Isleem Ula N, Zaidat Bashar, Ren Renee, Geng Eric A, Burapachaisri Aonnicha, Tang Justin E, Kim Jun S, Cho Samuel K
Department of Orthopaedic Surgery, Icahn School of Medicine at Mount Sinai, New York, NY, USA.
J Orthop. 2023 Nov 5;53:27-33. doi: 10.1016/j.jor.2023.10.026. eCollection 2024 Jul.
Resident training programs in the US use the Orthopaedic In-Training Examination (OITE) developed by the American Academy of Orthopaedic Surgeons (AAOS) to assess the current knowledge of their residents and to identify the residents at risk of failing the Amerian Board of Orthopaedic Surgery (ABOS) examination. Optimal strategies for OITE preparation are constantly being explored. There may be a role for Large Language Models (LLMs) in orthopaedic resident education. ChatGPT, an LLM launched in late 2022 has demonstrated the ability to produce accurate, detailed answers, potentially enabling it to aid in medical education and clinical decision-making. The purpose of this study is to evaluate the performance of ChatGPT on Orthopaedic In-Training Examinations using Self-Assessment Exams from the AAOS database and approved literature as a proxy for the Orthopaedic Board Examination.
301 SAE questions from the AAOS database and associated AAOS literature were input into ChatGPT's interface in a question and multiple-choice format and the answers were then analyzed to determine which answer choice was selected. A new chat was used for every question. All answers were recorded, categorized, and compared to the answer given by the OITE and SAE exams, noting whether the answer was right or wrong.
Of the 301 questions asked, ChatGPT was able to correctly answer 183 (60.8%) of them. The subjects with the highest percentage of correct questions were basic science (81%), oncology (72.7%, shoulder and elbow (71.9%), and sports (71.4%). The questions were further subdivided into 3 groups: those about management, diagnosis, or knowledge recall. There were 86 management questions and 47 were correct (54.7%), 45 diagnosis questions with 32 correct (71.7%), and 168 knowledge recall questions with 102 correct (60.7%).
ChatGPT has the potential to provide orthopedic educators and trainees with accurate clinical conclusions for the majority of board-style questions, although its reasoning should be carefully analyzed for accuracy and clinical validity. As such, its usefulness in a clinical educational context is currently limited but rapidly evolving.
ChatGPT can access a multitude of medical data and may help provide accurate answers to clinical questions.
美国住院医师培训项目使用美国矫形外科医师学会(AAOS)开发的骨科住院医师培训考试(OITE)来评估住院医师的当前知识水平,并识别有美国骨科医师委员会(ABOS)考试不及格风险的住院医师。OITE备考的最佳策略一直在探索中。大语言模型(LLMs)在骨科住院医师教育中可能会发挥作用。ChatGPT是2022年末推出的一个大语言模型,已证明有能力给出准确、详细的答案,这可能使其有助于医学教育和临床决策。本研究的目的是使用AAOS数据库中的自我评估考试和经批准的文献作为骨科委员会考试的替代,来评估ChatGPT在骨科住院医师培训考试中的表现。
将来自AAOS数据库的301道SAE问题及相关的AAOS文献以问题和多项选择题的形式输入ChatGPT的界面,然后分析答案以确定选择了哪个答案选项。

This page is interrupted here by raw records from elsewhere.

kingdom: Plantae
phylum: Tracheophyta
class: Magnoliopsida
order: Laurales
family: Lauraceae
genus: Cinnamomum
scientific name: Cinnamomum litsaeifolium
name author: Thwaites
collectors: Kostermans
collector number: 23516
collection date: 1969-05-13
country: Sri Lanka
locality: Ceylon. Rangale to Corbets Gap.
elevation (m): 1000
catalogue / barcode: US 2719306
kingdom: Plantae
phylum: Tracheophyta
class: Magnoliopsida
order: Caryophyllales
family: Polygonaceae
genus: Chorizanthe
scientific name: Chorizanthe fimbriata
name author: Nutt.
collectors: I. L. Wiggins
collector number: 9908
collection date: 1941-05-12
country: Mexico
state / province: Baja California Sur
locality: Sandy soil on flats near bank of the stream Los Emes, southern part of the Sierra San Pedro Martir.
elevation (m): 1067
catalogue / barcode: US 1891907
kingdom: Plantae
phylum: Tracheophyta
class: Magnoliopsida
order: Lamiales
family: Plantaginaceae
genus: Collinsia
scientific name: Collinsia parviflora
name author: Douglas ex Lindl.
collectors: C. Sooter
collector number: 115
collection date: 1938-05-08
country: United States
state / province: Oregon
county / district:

每个问题使用一个新的聊天窗口。记录所有答案,进行分类,并与OITE和SAE考试给出的答案进行比较,记录答案是否正确。
在提出的301个问题中,ChatGPT能够正确回答其中的183个(60.8%)。正确问题比例最高的主题是基础科学(81%)、肿瘤学(72.7%)、肩部和肘部(71.9%)以及运动医学(71.4%)。这些问题进一步细分为3组:关于管理、诊断或知识回忆的问题。有86个管理问题,其中47个正确(54.7%);45个诊断问题,其中32个正确(71.7%);168个知识回忆问题,其中102个正确(60.7%)。
ChatGPT有潜力为骨科教育工作者和学员提供大多数委员会风格问题的准确临床结论,不过其推理的准确性和临床有效性应仔细分析。因此,它在临床教育背景下的有用性目前有限,但正在迅速发展。
ChatGPT可以获取大量医学数据,可能有助于为临床问题提供准确答案。